Funcionarios señalados por el tribunal
Los altos cargos contra los cuales se dirige el incidente de desacato incluyen:
- Guillermo Jaramillo, ministro de Salud y Protección Social.
- Germán Ávila, ministro de Hacienda y Crédito Público.
- Félix Martínez, director de la Administradora de los Recursos del Sistema General de Seguridad Social en Salud (Adres).
- Los interventores designados por el Gobierno Nacional para las EPS que han incumplido con los pagos.
El tribunal ha determinado que estos funcionarios son responsables del incumplimiento en el pago de las deudas acumuladas por las EPS intervenidas, las cuales afectan directamente la operación de hospitales y clínicas en Medellín.
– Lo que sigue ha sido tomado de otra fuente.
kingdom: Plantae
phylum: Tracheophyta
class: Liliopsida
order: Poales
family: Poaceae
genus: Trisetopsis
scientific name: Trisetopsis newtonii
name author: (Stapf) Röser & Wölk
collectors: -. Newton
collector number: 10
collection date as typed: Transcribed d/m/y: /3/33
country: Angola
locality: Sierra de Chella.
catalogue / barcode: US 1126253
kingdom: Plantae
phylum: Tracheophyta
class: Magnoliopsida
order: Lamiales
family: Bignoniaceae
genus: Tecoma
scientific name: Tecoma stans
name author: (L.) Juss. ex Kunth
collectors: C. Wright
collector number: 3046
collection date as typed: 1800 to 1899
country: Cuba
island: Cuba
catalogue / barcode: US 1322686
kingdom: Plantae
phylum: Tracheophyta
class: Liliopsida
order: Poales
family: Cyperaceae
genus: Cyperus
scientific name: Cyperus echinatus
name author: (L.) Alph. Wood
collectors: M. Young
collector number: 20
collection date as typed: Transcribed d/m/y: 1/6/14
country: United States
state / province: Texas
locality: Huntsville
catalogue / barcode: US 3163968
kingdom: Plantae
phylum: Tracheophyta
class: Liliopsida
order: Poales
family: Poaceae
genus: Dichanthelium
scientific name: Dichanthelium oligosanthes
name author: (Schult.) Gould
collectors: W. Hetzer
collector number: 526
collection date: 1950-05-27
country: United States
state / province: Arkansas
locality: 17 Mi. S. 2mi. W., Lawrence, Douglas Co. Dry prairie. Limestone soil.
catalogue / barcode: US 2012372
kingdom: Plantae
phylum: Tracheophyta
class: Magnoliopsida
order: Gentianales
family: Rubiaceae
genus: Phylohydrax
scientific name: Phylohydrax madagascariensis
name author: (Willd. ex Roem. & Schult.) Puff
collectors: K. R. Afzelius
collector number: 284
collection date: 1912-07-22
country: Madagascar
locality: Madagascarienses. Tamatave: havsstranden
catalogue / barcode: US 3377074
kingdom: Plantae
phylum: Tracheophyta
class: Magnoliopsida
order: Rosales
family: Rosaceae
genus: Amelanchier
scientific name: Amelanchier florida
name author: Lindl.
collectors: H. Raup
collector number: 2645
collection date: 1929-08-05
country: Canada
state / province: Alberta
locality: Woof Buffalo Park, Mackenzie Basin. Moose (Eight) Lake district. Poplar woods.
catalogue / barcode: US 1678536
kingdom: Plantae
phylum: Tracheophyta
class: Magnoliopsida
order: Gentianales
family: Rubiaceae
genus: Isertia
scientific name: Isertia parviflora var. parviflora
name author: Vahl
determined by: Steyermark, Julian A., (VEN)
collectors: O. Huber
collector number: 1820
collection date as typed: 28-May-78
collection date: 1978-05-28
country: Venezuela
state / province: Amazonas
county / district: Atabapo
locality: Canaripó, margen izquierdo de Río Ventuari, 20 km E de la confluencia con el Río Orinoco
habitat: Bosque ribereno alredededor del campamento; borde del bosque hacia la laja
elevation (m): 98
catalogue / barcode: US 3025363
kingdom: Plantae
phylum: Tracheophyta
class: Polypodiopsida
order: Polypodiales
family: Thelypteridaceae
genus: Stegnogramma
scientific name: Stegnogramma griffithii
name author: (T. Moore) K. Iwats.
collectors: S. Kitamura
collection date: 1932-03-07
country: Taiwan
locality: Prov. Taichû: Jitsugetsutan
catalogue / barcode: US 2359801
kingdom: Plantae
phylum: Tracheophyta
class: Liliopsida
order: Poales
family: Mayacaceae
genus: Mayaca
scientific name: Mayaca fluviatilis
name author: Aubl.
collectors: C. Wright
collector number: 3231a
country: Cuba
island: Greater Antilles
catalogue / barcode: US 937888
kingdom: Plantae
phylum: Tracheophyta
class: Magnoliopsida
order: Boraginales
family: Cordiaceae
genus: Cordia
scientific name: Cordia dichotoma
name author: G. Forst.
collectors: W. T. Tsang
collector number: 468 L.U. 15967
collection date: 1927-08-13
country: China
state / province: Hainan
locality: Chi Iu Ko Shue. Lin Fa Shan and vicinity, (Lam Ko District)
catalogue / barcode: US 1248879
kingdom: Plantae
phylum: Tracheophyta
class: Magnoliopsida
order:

Esta medida judicial se produce luego de que, el 13 de abril, se decretara una emergencia hospitalaria en la ciudad, evidenciando la gravedad de la situación financiera del sector salud.
Contexto de la crisis hospitalaria en Medellín
La apertura de este incidente de desacato subraya la profundidad de la crisis que atraviesa la red hospitalaria de Medellín, donde los centros de salud han enfrentado severas dificultades debido a la falta de recursos. Las EPS intervenidas por el Gobierno Nacional, en un esfuerzo por reestructurar su gestión, han dejado de realizar los pagos correspondientes a los proveedores, generando un efecto dominó que compromete la sostenibilidad de los servicios médicos.
La Alcaldía de Medellín, al interponer las acciones legales, argumentó que el impago constituye una violación a los derechos fundamentales de la población, especialmente en un contexto de emergencia sanitaria. El tribunal, al aceptar estos argumentos, ha dado un paso firme para exigir el cumplimiento de las obligaciones financieras y garantizar la continuidad de la atención en salud.
Este desarrollo judicial marca un punto crítico en la gestión de la crisis, poniendo en evidencia las tensiones entre el gobierno local y nacional en torno a la financiación del sistema de salud. Los próximos días serán cruciales para observar cómo responden los funcionarios señalados y si se logran soluciones concretas para aliviar la presión sobre los hospitales de Medellín.